C’est bien pour cela que les manuels scolaires sont aujourd’hui des objets plutôt lisses idéologiquement, cherchant davantage la neutralité et le refroidissement des sujets chauds. En clair, plus un manuel fait œuvre de conformité avec les prescriptions officielles, plus il a de chance d’être bien placé sur le marché. Cela ne signifie pas du tout qu’ils ne soient porteurs d’aucune vision politique, bien au contraire. Les manuels sont en effet de plus en plus frileux sur les sujets sensibles. Ils se livrent souvent à de fausses mises en équivalence pour éviter d’être accusés de prendre parti. Ainsi, on déplacera un document sensible dans une page inoffensive sur l’histoire des arts ; on  réduira au maximum les pages consacrées au récit pour les remplacer par des exercices et activités, ou on relativisera un texte sur la torture par l’armée française en Algérie en adjoignant une photographie des exactions du FLN dans le cadre d’une double page consacrée à la violence coloniale. C’est une sorte d’« en même temps » dont on connaît parfaitement les effets idéologiques : favoriser le conservatisme et la réaction. Et c’est pour cela par exemple que certaines maisons d’éditions craignent plus que tout la médiatisation de leurs pages comme c’était arrivé en 2011 lorsque les éditions Hachette s’étaient faites interpeler sur leur traitement du conflit israélo-arabe et de la Nakba, le déplacement forcé de près de 700 000 Palestiniens en 1948, et avaient dû promettre de réécrire les pages en question. Une bien mauvaise publicité, et des parts de marché en moins.

Qui faut-il boycotter ?

Le boycott est une excellente solution dont on espère qu’elle infusera partout et touchera tous les secteurs de l’empire du magnat breton. Car la seule menace efficace est celle de l’atteinte au porte-monnaie. Mais méfions-nous de l’arbre qui cache la forêt. Si les manuels scolaires Bolloré se mettaient à diffuser des idées d’extrême-droite, cela signifierait que les programmes scolaires seraient eux-mêmes infectés ; autrement dit que l’école serait déjà aux mains de l’extrême-droite. Auquel cas le boycott de l’édition scolaire ne devrait pas se limiter aux éditions Hachette mais toucher l’ensemble du champ éditorial, et s’accompagner d’une résistance collective face aux prescriptions.

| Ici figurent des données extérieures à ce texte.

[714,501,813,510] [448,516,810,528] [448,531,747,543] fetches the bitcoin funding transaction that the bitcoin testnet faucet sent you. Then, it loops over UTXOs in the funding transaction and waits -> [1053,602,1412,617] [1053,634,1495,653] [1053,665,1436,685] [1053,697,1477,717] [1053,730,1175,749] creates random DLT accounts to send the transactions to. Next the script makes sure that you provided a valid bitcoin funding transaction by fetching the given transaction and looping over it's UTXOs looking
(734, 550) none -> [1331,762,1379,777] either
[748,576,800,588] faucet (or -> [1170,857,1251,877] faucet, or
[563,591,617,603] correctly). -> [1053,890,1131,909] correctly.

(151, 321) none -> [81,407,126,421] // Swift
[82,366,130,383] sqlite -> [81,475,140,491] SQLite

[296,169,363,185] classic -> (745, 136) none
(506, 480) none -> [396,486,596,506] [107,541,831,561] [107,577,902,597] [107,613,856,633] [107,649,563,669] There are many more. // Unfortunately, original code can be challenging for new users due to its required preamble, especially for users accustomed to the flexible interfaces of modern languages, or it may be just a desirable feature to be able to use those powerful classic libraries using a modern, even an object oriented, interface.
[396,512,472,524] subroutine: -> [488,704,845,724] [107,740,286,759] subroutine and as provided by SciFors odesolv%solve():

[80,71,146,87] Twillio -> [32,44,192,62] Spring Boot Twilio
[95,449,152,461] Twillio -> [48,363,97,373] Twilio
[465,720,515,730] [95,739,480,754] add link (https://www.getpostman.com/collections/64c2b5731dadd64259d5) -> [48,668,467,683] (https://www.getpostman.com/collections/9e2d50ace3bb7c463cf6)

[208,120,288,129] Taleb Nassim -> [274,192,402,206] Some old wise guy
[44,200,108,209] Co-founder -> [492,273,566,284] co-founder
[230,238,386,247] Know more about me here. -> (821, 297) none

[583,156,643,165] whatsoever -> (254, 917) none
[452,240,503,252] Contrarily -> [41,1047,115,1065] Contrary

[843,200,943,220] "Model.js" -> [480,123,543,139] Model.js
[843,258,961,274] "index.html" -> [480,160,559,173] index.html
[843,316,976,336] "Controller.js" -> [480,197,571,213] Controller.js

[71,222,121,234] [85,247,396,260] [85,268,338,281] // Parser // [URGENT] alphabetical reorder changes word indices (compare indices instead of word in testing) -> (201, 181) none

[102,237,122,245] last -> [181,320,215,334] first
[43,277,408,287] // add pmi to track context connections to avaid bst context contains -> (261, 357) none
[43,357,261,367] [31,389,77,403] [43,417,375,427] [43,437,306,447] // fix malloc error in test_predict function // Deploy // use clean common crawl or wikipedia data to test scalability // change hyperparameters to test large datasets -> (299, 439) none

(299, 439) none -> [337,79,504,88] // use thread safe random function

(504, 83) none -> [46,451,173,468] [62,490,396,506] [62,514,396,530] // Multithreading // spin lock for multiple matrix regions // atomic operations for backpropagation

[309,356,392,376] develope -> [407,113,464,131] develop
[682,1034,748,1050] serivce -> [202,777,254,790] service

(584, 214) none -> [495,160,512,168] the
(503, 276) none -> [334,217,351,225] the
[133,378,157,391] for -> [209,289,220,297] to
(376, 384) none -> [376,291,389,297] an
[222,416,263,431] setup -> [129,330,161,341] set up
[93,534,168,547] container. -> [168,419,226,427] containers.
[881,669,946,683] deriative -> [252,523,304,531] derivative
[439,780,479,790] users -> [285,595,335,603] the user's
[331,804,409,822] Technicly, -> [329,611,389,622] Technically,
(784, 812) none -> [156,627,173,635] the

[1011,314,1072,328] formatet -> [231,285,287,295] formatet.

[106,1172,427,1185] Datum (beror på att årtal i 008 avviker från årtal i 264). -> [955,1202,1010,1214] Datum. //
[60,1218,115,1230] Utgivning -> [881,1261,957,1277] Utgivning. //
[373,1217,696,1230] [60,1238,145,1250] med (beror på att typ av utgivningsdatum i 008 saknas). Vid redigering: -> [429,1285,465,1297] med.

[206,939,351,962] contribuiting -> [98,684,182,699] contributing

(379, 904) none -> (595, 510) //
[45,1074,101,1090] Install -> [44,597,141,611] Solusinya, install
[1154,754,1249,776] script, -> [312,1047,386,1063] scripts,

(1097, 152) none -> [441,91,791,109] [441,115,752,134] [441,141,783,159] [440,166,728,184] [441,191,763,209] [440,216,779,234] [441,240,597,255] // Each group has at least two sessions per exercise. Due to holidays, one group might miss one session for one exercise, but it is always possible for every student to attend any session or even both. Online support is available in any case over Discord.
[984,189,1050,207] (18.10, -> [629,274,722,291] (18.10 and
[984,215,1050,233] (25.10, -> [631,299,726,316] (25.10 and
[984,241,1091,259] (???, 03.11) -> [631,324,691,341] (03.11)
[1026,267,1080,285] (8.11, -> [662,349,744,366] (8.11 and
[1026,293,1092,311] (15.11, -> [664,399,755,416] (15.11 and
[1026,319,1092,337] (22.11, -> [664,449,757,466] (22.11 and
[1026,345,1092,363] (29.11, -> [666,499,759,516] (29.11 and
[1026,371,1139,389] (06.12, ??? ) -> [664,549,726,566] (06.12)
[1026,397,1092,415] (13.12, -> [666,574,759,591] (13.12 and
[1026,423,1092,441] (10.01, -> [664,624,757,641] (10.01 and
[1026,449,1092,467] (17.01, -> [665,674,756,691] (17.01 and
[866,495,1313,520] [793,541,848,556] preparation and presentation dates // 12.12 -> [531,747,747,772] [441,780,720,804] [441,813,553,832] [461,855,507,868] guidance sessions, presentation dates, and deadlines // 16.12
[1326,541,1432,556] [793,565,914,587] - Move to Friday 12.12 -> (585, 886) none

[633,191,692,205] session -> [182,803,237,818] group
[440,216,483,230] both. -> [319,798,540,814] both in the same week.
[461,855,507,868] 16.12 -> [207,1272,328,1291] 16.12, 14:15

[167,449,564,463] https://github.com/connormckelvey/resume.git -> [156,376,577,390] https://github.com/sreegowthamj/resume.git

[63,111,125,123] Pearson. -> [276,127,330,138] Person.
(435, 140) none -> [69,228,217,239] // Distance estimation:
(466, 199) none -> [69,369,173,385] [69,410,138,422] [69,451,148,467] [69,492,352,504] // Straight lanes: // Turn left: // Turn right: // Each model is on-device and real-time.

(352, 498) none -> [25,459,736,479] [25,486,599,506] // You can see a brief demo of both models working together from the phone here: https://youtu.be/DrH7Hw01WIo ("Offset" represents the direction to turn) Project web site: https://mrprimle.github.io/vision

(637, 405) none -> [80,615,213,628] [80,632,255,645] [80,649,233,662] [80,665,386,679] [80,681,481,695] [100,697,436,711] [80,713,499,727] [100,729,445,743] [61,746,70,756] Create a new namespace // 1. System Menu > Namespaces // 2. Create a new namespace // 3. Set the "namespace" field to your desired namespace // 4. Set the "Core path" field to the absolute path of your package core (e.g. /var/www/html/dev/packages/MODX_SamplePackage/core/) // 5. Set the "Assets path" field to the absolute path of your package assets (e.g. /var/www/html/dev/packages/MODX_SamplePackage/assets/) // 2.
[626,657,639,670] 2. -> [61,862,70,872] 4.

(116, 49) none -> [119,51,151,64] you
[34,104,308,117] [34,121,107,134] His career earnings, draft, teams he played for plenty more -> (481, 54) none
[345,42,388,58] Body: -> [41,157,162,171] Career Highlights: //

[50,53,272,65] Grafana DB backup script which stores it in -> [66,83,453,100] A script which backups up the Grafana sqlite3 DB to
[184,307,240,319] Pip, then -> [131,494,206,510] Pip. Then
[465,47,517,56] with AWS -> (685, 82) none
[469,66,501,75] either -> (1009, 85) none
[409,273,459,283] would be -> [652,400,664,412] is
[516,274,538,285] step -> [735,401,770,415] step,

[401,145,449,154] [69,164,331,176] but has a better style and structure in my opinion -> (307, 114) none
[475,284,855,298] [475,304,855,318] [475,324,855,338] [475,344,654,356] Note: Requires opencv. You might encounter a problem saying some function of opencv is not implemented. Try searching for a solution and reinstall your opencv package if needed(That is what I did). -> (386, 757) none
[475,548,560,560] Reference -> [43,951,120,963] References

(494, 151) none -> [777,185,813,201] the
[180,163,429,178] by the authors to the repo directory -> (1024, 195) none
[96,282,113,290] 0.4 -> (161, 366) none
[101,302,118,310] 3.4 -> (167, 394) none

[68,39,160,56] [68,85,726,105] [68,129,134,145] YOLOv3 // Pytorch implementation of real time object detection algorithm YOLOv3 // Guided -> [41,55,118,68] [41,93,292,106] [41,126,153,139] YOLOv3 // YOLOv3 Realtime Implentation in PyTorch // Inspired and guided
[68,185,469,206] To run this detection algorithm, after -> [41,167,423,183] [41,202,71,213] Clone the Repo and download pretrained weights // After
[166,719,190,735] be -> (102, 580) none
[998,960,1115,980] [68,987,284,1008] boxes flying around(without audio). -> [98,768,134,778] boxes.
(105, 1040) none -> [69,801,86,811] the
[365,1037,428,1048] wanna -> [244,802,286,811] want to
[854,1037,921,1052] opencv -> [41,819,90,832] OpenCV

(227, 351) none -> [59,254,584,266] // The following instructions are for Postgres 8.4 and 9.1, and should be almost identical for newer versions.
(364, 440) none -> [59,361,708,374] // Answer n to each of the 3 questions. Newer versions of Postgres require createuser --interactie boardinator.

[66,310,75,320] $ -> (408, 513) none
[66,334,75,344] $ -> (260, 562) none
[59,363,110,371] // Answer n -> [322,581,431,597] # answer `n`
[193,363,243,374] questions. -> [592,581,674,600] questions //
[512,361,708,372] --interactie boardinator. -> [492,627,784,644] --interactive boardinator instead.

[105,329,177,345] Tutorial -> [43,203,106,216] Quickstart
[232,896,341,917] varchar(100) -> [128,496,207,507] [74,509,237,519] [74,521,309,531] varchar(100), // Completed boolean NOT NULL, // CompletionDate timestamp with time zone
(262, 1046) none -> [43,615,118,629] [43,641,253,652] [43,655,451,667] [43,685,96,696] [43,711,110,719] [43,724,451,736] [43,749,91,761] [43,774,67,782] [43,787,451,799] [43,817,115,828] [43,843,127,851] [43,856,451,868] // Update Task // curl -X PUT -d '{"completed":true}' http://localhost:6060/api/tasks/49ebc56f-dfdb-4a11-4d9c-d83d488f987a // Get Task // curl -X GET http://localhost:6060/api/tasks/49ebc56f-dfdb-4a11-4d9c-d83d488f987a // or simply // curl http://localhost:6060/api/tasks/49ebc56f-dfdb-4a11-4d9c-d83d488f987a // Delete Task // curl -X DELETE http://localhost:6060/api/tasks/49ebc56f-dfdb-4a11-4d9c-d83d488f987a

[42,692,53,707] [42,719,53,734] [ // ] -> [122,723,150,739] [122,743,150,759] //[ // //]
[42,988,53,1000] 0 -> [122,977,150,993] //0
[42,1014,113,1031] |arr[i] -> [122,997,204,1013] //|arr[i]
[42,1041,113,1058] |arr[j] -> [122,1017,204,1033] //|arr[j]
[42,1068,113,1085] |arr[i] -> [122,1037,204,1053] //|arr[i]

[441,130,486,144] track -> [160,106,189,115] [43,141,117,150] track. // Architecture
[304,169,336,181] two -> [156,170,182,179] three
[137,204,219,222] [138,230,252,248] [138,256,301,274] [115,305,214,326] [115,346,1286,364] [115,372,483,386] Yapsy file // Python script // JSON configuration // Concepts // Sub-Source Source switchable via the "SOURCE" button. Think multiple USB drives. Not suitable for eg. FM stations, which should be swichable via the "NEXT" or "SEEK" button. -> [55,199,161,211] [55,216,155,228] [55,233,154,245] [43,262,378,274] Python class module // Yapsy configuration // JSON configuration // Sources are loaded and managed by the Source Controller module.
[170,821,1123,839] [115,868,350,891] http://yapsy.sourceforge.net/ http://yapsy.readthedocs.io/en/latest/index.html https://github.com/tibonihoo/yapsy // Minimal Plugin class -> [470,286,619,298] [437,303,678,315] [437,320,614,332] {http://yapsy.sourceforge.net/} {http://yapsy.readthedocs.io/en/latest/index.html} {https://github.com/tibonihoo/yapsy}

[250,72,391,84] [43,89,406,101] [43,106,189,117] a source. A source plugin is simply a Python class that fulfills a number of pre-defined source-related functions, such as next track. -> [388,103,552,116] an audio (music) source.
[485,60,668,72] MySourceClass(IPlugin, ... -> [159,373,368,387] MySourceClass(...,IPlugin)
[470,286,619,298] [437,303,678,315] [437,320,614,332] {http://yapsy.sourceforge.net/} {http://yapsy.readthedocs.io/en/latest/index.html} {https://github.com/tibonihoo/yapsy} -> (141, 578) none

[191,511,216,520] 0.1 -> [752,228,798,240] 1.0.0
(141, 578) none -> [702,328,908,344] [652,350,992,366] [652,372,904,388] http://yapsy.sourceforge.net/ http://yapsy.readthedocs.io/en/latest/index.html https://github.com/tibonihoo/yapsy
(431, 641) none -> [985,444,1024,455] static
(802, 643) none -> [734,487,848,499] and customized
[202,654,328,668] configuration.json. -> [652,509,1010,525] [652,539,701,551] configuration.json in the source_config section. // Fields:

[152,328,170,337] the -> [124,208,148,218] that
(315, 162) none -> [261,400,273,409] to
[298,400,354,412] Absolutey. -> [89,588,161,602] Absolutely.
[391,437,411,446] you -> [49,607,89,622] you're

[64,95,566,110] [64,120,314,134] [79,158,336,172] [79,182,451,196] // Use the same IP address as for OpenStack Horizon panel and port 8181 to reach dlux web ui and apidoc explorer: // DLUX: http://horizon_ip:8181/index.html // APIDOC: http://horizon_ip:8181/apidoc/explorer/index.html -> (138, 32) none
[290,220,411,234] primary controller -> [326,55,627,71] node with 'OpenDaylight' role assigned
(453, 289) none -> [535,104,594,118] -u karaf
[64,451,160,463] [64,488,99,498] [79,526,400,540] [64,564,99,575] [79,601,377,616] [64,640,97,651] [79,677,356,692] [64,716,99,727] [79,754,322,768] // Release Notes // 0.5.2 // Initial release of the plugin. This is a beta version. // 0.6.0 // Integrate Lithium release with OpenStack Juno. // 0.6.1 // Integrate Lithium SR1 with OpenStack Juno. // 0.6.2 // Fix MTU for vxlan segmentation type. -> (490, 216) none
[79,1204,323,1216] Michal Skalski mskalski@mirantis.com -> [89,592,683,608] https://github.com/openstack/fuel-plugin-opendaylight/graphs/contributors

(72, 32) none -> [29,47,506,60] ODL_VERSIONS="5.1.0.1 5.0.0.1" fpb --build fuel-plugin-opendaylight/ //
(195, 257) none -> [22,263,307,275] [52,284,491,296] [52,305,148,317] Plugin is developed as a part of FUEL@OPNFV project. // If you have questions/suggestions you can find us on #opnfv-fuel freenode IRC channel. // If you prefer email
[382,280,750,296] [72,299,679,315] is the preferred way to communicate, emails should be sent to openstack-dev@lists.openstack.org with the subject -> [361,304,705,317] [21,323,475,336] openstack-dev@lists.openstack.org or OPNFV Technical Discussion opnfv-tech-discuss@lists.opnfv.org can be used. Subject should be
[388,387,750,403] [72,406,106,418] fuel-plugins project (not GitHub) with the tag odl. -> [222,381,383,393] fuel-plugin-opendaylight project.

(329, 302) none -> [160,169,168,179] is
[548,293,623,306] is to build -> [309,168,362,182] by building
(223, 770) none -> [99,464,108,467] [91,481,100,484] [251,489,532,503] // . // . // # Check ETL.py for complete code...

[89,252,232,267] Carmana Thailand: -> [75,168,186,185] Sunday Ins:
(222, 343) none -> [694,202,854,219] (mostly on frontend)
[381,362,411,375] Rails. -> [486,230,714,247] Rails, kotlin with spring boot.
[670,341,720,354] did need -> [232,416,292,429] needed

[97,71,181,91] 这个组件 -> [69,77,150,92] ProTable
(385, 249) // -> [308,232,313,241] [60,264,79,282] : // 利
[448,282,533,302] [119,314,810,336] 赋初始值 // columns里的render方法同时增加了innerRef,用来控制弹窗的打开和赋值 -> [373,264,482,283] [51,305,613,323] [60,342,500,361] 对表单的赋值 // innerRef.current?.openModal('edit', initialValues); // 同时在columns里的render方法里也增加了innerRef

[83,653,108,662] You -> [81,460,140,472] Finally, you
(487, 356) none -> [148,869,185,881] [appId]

Nous n’en sommes pas encore là mais la vigilance est de mise. L’extrême-droitisation de l’école emprunte des voix multiples dont les manuels scolaires ne seront les vecteurs qu’une fois que tout aura été préparé en amont.

Aussi devons-nous maintenir une vigilance et une pression bien au-delà des manuels et nous tenir prêts à batailler pieds à pieds, et partout, contre la fascisation rampante de l’école.

Laurence De Cock

[1]https://www.youtube.com/watch?v=_vDNinTdQHU

[2]Dont j’ai fait partie en publiant chez Nathan jusque 2023.